## PAGE TEXT
● ● ● ●
Signs of Malignant Narcissism In The Legal Profession [TFLP 127]

Today, I want to talk about a hot topic on the Former Lawyer Podcast: narcissism. The reason that we really need to talk about it is that, as bad as it sounds, there’s a lot of narcissism in the legal profession. 

This is not going to be a comprehensive exploration of narcissism. But we’re going to talk about a few different types of narcissism that are rampant in the legal system. Not only are these traits often normalized, but they’re sometimes even rewarded. 

What Is Narcissism?

Narcissism is a personality trait that everyone has to some degree. There is a spectrum of narcissistic traits that we all exhibit at one point or another. But there’s a difference between having some narcissistic traits and having Narcissistic Personality Disorder. 

Malignant narcissism is a level of narcissism that harms other people. Unfortunately, it’s the people who have a diagnosable degree of malignant narcissism that are extremely unlikely to get help. Part of that symptomatology is thinking that the problem is everyone else instead of themselves.

What you should also know about narcissism is that someone doesn’t have to be a diagnosed narcissist or meet all the criteria for their behavior to hurt others. In fact, someone can only display one or two narcissistic traits, for example. But if these traits are severe enough, it can be just as harmful with someone with NPD. 

Let’s talk a bit about what you might see if you are working with a malignant narcissist. In the legal system, some of these traits are extremely common because they’ve been so normalized in the industry. 

You’ll probably recognize some of these traits because I think they’re pretty descriptive of how certain types of lawyers act. If you do spot some similarities, I highly recommend you check out my you should definitely check out my article about the 8 Signs of A Toxic Workplace

Now, let’s talk about some of the signs of malignant narcissism in the legal profession.

Obsessed With ‘The Best’

Malignant narcissists often have an attitude of deserving the best of the best. These types of people are preoccupied with fantasies of success and power. And, they will do anything to get it.
● ● ● ●
## LISTED ENTRIES
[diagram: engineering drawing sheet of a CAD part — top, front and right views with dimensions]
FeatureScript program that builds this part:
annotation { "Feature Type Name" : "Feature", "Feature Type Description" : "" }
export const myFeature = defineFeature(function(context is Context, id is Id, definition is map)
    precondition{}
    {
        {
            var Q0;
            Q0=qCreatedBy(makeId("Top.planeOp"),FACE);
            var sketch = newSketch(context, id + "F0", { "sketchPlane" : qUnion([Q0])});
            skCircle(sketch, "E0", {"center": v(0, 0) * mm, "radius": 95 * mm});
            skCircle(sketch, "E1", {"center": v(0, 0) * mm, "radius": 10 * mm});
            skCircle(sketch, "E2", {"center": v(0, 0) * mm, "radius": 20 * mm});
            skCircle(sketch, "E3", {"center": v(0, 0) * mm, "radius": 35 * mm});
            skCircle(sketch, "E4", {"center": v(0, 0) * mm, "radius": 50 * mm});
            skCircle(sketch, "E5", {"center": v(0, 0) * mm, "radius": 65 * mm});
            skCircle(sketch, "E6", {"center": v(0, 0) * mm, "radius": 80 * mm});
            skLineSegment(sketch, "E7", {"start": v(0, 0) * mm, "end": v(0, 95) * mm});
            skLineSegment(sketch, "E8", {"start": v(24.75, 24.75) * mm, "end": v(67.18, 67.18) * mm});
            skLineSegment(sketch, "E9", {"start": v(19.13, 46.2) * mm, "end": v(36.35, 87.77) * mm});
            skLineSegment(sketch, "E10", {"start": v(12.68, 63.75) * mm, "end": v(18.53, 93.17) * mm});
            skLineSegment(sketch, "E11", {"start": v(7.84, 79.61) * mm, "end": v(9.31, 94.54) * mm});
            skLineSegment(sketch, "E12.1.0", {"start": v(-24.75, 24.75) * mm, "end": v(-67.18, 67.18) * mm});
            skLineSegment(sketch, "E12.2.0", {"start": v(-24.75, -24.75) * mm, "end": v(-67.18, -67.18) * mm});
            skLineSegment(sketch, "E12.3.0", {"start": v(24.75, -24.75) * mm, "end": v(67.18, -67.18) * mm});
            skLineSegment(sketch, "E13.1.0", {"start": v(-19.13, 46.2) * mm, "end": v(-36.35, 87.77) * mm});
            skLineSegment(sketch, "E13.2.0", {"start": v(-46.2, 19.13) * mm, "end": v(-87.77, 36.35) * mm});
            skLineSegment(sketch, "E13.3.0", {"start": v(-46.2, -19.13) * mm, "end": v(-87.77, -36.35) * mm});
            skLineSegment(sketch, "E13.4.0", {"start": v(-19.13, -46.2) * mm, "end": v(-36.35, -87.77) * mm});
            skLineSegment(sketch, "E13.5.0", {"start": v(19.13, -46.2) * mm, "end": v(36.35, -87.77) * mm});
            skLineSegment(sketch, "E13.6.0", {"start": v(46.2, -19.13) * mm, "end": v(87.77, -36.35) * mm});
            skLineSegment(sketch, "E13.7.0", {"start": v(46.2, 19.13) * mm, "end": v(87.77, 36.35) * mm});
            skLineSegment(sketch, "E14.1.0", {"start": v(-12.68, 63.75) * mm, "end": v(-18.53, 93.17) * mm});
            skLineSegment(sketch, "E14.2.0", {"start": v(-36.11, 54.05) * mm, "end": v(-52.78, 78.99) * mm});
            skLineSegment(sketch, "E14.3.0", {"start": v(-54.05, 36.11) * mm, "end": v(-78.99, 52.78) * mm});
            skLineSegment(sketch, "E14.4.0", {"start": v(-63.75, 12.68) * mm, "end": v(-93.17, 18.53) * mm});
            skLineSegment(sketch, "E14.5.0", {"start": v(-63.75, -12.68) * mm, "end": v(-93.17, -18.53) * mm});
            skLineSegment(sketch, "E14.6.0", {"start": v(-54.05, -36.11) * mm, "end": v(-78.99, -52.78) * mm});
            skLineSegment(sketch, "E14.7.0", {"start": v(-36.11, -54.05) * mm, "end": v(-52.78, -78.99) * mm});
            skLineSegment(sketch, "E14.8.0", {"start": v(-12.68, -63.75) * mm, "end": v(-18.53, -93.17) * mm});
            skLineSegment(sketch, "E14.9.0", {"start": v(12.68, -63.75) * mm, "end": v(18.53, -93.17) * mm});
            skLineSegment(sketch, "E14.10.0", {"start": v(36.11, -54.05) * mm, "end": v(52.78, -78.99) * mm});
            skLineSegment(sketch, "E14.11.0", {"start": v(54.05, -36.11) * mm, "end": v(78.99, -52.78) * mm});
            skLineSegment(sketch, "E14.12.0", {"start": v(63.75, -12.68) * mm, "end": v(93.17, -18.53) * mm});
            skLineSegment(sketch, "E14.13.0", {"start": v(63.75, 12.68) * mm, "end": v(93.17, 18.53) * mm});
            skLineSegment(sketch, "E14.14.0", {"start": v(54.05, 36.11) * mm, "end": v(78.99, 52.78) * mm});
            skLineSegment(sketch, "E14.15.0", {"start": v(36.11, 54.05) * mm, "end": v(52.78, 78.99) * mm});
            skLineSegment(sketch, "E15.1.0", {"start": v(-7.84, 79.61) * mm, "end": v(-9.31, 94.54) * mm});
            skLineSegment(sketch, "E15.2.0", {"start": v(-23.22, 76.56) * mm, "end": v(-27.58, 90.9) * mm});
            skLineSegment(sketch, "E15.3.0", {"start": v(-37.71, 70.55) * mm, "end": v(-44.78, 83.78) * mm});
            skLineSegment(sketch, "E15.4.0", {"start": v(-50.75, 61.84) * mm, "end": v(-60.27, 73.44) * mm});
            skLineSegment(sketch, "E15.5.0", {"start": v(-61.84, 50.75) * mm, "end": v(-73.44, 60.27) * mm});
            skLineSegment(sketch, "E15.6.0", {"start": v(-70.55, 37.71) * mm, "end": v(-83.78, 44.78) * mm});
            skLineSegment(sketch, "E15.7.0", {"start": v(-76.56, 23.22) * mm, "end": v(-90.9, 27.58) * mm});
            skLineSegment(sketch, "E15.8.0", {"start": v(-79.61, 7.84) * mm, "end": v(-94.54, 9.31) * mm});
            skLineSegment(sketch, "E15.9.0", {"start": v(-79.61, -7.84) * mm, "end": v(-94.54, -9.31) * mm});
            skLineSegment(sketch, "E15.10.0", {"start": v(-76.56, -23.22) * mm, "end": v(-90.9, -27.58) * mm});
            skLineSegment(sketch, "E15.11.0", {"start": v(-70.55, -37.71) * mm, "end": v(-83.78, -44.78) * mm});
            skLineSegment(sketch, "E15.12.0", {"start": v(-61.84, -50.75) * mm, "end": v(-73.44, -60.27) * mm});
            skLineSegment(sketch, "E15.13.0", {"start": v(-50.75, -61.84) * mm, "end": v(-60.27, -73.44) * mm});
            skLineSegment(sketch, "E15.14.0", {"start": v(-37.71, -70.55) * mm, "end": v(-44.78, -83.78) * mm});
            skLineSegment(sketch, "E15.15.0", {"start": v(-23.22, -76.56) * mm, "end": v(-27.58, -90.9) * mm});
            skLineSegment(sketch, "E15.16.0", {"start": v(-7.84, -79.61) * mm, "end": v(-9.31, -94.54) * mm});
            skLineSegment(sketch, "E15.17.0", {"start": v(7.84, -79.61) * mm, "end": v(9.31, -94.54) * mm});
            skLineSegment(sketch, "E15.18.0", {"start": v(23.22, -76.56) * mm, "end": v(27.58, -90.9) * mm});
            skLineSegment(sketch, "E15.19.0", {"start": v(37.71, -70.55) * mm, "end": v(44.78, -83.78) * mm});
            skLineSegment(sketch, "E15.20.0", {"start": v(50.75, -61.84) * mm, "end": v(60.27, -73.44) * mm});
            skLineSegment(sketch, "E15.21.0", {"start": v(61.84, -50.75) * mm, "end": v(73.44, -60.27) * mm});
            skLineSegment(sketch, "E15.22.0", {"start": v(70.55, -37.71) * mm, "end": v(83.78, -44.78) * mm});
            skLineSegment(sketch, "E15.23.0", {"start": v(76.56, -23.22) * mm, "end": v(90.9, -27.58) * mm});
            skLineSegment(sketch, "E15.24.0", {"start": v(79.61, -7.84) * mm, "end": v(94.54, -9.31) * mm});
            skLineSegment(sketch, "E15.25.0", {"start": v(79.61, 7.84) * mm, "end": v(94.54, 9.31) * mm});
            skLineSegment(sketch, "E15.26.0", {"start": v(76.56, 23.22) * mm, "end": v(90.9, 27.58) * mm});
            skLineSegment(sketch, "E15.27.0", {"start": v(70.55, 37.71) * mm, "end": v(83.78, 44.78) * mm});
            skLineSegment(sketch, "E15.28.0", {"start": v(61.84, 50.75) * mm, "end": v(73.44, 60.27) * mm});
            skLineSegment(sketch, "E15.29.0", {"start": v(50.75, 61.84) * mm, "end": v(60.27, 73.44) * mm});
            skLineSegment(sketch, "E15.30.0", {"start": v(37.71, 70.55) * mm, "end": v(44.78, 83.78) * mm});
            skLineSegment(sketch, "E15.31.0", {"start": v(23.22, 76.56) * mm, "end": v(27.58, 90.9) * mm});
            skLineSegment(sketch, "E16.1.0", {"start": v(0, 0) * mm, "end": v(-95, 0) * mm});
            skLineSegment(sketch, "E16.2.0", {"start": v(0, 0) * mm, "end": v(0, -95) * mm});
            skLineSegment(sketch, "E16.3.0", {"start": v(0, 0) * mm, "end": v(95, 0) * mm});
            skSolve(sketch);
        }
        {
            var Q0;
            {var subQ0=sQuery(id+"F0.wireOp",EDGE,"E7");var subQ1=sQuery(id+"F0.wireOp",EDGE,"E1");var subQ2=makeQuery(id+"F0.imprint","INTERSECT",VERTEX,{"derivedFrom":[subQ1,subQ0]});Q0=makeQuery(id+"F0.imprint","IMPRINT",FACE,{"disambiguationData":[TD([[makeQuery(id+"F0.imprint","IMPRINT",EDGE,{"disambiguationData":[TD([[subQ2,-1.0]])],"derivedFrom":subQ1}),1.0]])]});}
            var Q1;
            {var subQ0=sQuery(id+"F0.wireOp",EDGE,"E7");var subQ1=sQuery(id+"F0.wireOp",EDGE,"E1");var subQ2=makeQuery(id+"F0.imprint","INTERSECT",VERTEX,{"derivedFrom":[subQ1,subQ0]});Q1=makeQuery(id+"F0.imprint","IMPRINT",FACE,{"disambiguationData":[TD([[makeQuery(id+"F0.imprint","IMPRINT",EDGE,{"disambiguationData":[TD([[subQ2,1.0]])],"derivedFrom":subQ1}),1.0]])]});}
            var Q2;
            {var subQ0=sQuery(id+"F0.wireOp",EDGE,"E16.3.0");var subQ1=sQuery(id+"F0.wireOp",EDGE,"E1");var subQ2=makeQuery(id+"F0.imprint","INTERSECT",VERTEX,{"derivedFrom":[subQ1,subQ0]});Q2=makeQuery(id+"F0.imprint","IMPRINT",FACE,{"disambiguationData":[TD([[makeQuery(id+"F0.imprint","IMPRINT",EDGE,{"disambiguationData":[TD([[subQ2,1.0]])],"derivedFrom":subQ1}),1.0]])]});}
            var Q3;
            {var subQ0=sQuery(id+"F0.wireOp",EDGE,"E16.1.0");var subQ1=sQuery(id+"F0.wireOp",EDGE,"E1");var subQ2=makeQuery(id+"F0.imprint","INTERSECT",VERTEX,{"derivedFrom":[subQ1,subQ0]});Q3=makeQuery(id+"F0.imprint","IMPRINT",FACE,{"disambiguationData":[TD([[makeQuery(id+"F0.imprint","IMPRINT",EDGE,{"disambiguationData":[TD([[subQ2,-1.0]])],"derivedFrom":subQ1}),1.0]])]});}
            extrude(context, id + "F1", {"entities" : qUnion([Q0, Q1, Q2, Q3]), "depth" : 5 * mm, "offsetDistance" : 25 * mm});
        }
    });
● ● ● ●
## COMPLETE THE FOLLOWING
1) In the narcissism text, rewrite the paragraph beginning "Malignant narcissism is a level of narcissism" as a short bulleted list that keeps its main facts.
2) Answer these questions from the narcissism text, one line each:
(a) Besides being normalized, what does the text say sometimes happens to narcissistic traits in the legal system?
(b) What are people with a diagnosable degree of malignant narcissism extremely unlikely to do?
(c) Under "Obsessed With 'The Best'," what are malignant narcissists said to be preoccupied with?
3) Extend the narcissism text by writing what comes next after its final sentence, in the same plain, spoken style.

## EXPECTED OUTPUTS
1)
- Malignant narcissism is narcissism severe enough to harm other people.
- People with a diagnosable degree of it are extremely unlikely to get help.
- One reason is that the condition itself leads them to see everyone else, not themselves, as the problem.

2)
(a) They are sometimes even rewarded.
(b) Get help.
(c) Fantasies of success and power.

3)
Inability To Handle Criticism

Narcissists are usually unable to handle criticism. For example, a boss who hands out lots of criticism but never thinks that they are the one that has done anything wrong.

Lashing Out 

Malignant narcissists also tend to lash out if they feel slighted. They can have an inflated sense of self and an inability to self-regulate. In other words, an inability to control their emotions. This often results in lashing out, screaming, throwing things, name-calling, etc.

Superiority Complex

Malignant narcissism can also show itself through a superiority complex. These types of people have an expectation to be treated as a superior. They’re likely to take advantage of others to get what they want, monopolize conversations, and mistreat those who they perceive as inferior. 

No Remorse

Another characteristic of malignant narcissism is having no remorse for hurting others. Plus, they usually have no interest in apologizing unless it benefits them. This is another trait that is present in the legal system. 

Sociopathic narcissism is, in some ways, very similar to malignant narcissism. However, the characteristics of sociopathic narcissism are a bit different. 

What Are The Traits Of A Narcissistic Sociopath?

A narcissistic sociopath is someone who fits the criteria of Narcissistic Personality Disorder and Antisocial Personality Disorder. Now, let’s get into the signs of a narcissistic sociopath.

  1.  A grandiose sense of self-importance or exaggerating achievements and abilities. 
  2. A preoccupation with the idea of gaining success and power.
  3. Believing that they are special or of high status. 
  4. Needing constant or excessive admiration. 
  5. Having a  sense of entitlement.
  6. Exploiting other people for personal gain. 
  7. Lacking empathy for others. 
  8. Being envious of others or believing other people envy them. 
  9. Displaying arrogant behaviors and attitudes.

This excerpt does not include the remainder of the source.